» EXERCISE BRIEF: In your answer, set down the records below exactly as they stand, omitting pictures.

» SOURCE RECORDS:
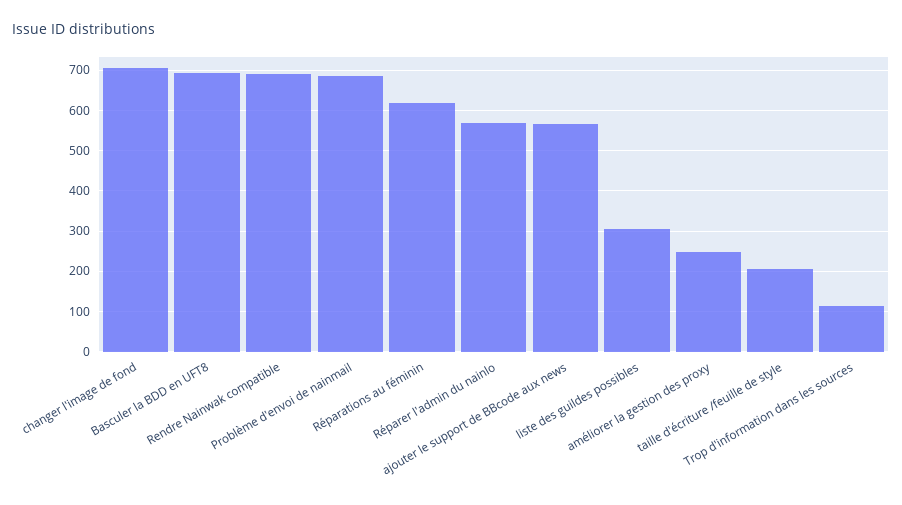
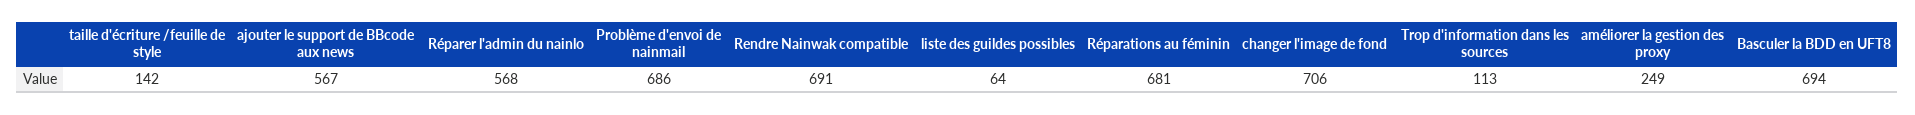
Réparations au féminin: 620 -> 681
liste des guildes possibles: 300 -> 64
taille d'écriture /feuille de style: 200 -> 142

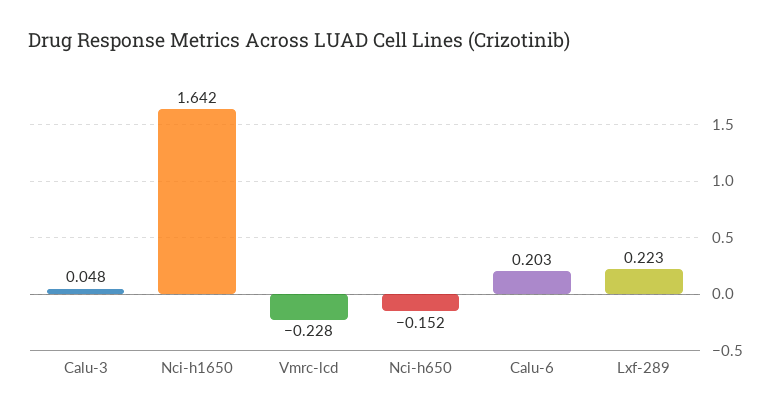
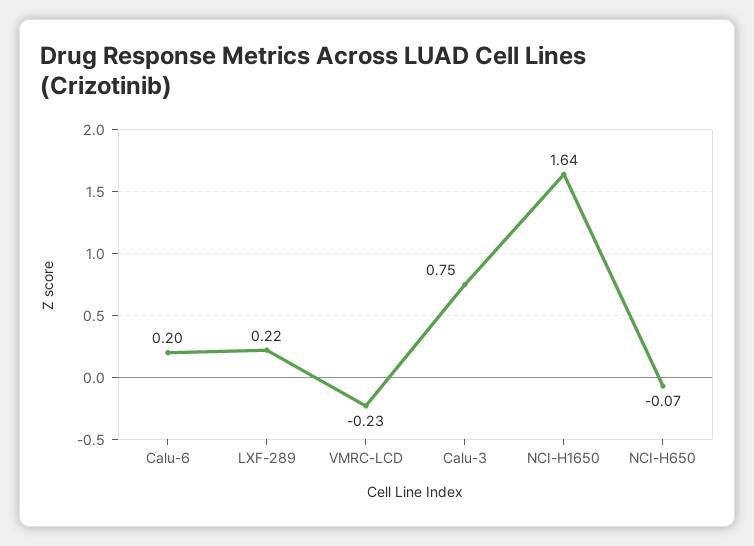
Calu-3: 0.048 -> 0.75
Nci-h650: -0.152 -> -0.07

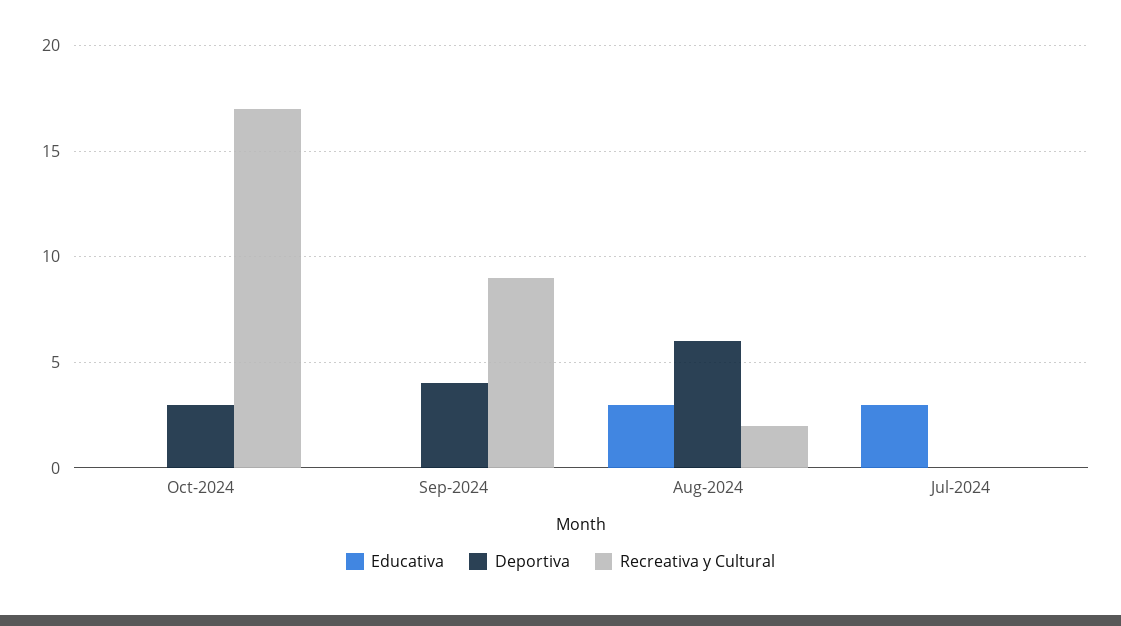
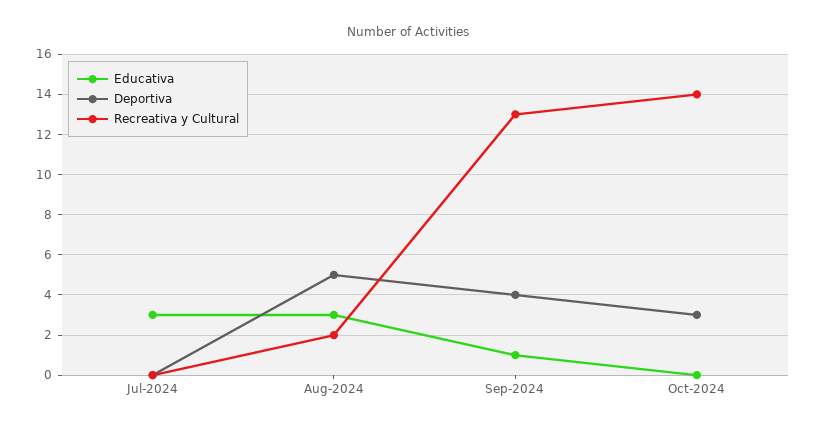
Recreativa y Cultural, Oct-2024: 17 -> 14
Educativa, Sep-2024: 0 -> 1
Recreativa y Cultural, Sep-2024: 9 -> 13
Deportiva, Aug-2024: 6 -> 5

» COMPLETED TASK:
Réparations au féminin: 620 -> 681
liste des guildes possibles: 300 -> 64
taille d'écriture /feuille de style: 200 -> 142

Calu-3: 0.048 -> 0.75
Nci-h650: -0.152 -> -0.07

Recreativa y Cultural, Oct-2024: 17 -> 14
Educativa, Sep-2024: 0 -> 1
Recreativa y Cultural, Sep-2024: 9 -> 13
Deportiva, Aug-2024: 6 -> 5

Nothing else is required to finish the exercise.